The wrong bet can potentially lead to infinite losses

Options are a great tool for investors who want to limit risk but can prove costly for those who don’t know how to use them properly, according to one market pro.

An option’s value is determined by a number of factors, including price, time to expiration and volatility, and investors who may be less tuned in to financial markets could be caught off guard by sudden shifts that result in the value of their purchase going to zero or even lower.

The “easiest way” to blow up your trading account is by selling naked options, according to Anthony Saliba, CEO of the Chicago-based Matrix Execution Group, an executing broker-dealer that specializes in options and equities, told FOX Business.

Selling a naked option gives traders an infinite amount of risk, since they don't yet own the linked security and might be forced to buy during a period of upheaval, while limiting their reward.

“The other way to blow through your capital is just to keep buying calls, rolling the dice for a big move, and not have it happen,” he said, noting that a lot of investors lose out to time decay. Buying a call or a put outright gives investors the right to buy or sell a stock at a given price by a specified date.


Options trading has exploded in recent months as more investors have taken a personal interest in their investment decisions while sheltering at home during the COVID-19 pandemic.

Three of the five largest trading days by options contract volume came in June of this year, according to the Options Clearing Corporation. On June 11, a record 2.8 million one-lot orders were filled, evidence retail investors were getting into the game, according to Saliba.

The majority of option trades made by beginners are purchases that have finite risk and sales that have finite reward.

When investors buy an option, they have one chance to profit: A move in the direction they anticipated.

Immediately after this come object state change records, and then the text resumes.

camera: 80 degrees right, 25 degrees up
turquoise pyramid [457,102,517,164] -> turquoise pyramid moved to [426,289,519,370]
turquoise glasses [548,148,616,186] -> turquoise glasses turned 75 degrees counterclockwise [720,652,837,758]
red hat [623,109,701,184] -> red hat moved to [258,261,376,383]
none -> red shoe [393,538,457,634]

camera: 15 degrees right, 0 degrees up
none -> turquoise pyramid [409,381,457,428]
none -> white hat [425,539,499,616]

They will lose money if the stock doesn't move or goes in the opposite direction.

When investors sell an option, they have two chances to make money: if the stocks sits or moves the way they expect. They lose if the stock does otherwise.

Therefore, Saliba believes investors should take the time to learn about spreads, which keep traders “insulated to a great degree from a sudden loss” while they are still getting comfortable with options.

As with anything, it's important to “get the proper education and training,” he said, noting that anyone interested in options should learn basic hockey-stick graphs of profit and loss outcomes, be familiar with volatility and most importantly, find a mentor.


“Find that kind of a community, a chat room or a bulletin board or subReddit Group,” he said. “That really helps, to have one or two of them up while you're trading and get comfortable with one that you like. Eventually, you might even be contributing.”